Saímos em êxtase de lá e seguimos para o que seria a maior revelação dos últimos tempos. Fomos ver nosso primeiro espetáculo de Butoh. Já tinha visto o Sankai Juku no cinema, em "Cherry Blossoms". Fiquei super curiosa e quando vimos que eles estariam no Harris Theater corremos pra comprar ingressos. Pois não era nada do que eu estava esperando.
Já falei algumas vezes nos orientais por aqui, especialmente do cinema. E mais especialmente ainda, do Koreeda, de quem sou fã incondicional. Mas nada havia me preparado para aquele espetáculo. Em seis cenas, Amagatsu Ushio nos apresenta a vida.

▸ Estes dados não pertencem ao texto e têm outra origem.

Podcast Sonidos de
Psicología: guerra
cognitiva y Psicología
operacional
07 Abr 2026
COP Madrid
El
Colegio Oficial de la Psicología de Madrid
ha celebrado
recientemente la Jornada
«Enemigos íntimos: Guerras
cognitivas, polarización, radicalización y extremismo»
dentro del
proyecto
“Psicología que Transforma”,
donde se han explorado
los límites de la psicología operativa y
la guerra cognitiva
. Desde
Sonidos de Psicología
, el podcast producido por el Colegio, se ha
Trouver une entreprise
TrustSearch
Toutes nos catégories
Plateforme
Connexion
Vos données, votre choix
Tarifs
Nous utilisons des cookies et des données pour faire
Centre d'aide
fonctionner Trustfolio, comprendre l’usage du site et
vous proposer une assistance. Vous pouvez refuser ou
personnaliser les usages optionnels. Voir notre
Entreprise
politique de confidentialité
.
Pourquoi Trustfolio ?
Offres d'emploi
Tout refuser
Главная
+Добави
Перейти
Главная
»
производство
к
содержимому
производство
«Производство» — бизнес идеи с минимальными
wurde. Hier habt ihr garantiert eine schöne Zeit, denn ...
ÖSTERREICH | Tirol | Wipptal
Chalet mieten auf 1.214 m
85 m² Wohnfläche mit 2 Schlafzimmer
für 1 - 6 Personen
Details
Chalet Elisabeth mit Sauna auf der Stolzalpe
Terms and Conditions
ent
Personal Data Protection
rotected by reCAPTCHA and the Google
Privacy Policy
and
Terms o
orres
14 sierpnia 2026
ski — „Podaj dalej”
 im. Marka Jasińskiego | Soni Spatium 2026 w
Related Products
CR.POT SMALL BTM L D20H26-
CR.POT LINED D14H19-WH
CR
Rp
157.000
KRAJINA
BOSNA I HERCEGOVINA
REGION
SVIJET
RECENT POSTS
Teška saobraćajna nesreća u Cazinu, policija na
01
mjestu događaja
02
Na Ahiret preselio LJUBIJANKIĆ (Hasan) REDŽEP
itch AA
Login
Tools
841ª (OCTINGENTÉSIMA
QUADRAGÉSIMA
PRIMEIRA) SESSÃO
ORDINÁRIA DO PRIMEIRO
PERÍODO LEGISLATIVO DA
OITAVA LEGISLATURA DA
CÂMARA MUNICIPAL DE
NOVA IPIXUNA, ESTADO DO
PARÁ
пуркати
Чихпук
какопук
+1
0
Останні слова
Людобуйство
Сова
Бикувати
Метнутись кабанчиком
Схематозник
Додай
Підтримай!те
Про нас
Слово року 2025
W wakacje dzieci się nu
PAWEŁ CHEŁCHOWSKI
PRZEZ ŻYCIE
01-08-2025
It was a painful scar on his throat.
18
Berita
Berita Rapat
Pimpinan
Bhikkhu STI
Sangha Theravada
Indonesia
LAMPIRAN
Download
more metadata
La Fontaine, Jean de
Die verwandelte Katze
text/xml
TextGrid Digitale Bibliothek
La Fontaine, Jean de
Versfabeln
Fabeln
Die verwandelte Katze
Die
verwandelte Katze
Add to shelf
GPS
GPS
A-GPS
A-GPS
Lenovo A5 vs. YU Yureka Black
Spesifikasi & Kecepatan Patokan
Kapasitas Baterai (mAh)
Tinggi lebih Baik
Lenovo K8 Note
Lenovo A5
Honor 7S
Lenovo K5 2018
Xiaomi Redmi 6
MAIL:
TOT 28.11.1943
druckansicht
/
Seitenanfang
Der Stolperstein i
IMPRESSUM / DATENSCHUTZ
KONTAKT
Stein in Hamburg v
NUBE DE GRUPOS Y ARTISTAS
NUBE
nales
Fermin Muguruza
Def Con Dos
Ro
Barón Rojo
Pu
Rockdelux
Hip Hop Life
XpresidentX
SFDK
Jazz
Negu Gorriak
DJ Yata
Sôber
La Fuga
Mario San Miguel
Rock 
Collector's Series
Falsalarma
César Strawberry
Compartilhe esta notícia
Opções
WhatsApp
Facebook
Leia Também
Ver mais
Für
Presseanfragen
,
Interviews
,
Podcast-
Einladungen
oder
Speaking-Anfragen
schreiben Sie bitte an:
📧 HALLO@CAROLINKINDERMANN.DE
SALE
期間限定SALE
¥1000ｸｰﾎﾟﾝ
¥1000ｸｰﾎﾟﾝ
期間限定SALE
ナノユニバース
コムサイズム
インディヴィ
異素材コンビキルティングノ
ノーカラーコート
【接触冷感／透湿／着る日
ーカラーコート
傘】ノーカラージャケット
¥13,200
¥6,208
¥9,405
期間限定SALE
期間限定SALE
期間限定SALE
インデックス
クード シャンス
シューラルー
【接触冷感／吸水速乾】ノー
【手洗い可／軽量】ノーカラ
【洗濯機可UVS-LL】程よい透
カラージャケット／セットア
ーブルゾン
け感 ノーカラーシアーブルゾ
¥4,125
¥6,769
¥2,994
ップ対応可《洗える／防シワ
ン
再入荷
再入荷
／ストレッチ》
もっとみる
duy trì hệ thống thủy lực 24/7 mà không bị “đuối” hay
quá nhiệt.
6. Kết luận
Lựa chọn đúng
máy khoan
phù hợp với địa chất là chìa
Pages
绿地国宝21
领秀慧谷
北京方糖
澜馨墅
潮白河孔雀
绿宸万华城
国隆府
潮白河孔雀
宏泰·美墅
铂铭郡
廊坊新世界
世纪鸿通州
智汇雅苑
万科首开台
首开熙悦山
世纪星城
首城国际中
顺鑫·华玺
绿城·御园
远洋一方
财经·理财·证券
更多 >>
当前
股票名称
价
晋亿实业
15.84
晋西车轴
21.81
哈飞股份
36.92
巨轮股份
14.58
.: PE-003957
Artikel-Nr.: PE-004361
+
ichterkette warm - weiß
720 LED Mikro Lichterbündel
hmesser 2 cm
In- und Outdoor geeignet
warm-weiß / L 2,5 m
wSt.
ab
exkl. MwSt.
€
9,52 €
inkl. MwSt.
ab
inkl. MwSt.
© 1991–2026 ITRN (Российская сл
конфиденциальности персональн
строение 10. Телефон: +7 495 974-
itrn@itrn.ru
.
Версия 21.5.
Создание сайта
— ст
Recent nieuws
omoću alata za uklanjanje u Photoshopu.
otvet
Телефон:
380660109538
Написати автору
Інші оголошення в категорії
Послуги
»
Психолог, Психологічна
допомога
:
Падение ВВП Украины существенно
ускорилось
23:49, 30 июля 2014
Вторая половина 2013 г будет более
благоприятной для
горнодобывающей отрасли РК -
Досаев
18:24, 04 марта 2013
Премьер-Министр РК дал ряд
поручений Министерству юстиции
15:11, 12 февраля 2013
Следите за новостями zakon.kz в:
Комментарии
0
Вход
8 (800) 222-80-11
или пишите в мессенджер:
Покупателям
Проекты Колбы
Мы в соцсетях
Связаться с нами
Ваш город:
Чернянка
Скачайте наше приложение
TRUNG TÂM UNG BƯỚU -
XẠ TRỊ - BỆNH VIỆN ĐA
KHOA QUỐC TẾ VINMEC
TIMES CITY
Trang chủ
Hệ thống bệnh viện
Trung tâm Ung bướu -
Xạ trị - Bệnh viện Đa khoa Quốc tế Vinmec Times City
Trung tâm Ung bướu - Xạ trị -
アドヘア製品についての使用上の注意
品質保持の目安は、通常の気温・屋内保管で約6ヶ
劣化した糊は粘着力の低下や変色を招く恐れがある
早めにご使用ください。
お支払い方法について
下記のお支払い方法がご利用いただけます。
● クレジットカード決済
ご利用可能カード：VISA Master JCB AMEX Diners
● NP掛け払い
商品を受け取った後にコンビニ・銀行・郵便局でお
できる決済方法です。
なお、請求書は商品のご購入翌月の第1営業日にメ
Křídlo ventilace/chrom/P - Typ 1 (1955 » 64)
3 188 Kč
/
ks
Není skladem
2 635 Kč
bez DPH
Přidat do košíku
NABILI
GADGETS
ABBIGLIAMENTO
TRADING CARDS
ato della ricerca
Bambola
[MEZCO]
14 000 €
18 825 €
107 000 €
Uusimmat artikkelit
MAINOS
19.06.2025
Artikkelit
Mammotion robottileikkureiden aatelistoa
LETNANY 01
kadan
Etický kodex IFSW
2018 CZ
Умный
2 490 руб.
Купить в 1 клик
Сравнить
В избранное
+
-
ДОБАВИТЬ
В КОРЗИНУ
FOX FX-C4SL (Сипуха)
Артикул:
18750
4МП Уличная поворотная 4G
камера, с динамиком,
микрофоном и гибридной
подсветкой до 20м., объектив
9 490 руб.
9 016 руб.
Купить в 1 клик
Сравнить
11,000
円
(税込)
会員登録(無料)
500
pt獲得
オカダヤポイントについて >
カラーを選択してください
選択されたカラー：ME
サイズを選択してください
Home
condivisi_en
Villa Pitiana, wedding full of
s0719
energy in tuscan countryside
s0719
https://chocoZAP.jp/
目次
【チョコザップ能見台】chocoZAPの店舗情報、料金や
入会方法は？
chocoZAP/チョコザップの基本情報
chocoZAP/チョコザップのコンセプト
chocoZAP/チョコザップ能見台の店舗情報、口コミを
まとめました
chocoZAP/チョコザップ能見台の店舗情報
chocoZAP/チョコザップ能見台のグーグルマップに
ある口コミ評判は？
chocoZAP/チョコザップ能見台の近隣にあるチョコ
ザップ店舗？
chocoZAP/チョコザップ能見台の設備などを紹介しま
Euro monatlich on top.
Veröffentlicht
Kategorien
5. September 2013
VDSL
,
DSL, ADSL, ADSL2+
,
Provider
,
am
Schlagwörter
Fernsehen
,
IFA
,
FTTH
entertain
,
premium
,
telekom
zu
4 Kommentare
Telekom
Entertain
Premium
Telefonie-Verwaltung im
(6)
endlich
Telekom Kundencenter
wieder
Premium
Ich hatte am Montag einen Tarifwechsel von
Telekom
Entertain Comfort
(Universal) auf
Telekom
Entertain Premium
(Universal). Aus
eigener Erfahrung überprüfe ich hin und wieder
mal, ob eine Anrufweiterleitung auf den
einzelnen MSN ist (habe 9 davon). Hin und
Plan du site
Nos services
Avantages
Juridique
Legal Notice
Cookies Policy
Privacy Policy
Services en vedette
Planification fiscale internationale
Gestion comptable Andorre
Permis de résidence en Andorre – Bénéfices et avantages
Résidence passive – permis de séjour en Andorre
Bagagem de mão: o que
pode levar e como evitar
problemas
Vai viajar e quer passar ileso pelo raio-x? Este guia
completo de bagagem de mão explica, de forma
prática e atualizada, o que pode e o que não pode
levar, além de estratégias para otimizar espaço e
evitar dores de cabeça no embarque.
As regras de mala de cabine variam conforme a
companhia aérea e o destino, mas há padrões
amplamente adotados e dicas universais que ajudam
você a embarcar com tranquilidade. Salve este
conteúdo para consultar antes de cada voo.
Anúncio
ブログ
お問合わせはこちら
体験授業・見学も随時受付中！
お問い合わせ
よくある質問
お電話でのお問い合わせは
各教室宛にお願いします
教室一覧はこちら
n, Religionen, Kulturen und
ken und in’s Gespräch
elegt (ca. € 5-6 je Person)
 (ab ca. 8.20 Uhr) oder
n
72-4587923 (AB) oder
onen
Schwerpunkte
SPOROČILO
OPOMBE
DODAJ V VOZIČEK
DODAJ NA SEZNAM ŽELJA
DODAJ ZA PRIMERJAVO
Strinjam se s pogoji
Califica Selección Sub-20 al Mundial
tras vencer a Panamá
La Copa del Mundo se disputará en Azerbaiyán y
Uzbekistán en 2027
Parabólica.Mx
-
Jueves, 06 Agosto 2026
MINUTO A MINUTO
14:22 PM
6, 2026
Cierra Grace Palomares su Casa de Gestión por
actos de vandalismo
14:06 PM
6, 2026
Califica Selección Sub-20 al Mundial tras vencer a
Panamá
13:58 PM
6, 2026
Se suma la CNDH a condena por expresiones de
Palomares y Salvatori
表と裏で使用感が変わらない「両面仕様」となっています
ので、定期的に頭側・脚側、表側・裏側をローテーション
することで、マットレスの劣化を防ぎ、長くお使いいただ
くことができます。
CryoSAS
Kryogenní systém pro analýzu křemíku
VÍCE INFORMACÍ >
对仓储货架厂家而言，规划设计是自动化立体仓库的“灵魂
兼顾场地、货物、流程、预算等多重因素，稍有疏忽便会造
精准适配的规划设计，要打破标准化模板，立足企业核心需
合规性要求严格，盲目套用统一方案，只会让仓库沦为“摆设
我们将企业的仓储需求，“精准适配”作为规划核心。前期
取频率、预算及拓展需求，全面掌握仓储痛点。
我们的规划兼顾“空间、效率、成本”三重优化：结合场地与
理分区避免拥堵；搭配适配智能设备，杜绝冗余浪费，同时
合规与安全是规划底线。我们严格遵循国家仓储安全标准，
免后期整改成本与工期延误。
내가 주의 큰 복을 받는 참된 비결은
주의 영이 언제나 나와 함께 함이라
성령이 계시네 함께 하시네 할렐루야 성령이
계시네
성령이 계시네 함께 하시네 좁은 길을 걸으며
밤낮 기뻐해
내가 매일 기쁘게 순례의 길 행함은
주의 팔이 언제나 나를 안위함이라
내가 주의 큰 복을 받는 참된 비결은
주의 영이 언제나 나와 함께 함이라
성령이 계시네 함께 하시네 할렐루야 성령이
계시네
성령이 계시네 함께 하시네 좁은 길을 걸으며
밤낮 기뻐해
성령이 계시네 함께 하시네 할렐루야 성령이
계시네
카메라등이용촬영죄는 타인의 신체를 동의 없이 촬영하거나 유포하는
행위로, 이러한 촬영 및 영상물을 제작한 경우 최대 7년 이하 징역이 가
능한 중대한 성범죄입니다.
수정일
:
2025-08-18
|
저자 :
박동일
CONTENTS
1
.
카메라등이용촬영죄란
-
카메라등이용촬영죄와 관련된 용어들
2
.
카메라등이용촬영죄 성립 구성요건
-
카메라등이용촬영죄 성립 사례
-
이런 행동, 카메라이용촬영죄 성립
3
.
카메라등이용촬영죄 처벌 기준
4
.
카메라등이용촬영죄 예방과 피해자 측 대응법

Da escuridão do útero, ao peso da solidão, da culpa, à descoberta de si mesmo. E o mais maluco é que a gente sente tudo isso, reflete sobre nossa própria vida.
No palco, um pó fino, como de um jardim japonês, cria desenhos de altos e baixos, como os dias. Grandes vasos, mais semelhantes a centros de mesa cheios de água, se espalham pelo chão. Em alguns deles, pequenas gotas continuam caindo. O ritmo é lento. Tão lento que nem parece se tratar de uma dança, mas de uma sucessão de quadros. O pintor em questão dá preferência a cores primárias e a um jogo de luz de deixar Vermeer cheio de inveja. É claro que essa experiência é dolorosa. Tanto que dezenas de espectadores deixaram a sala durante a performance. Quem resistiu até o final ganhou uma viagem pelo inconsciente que nem a melhor das meditações é capaz de guiar. Obrigada, Chicago.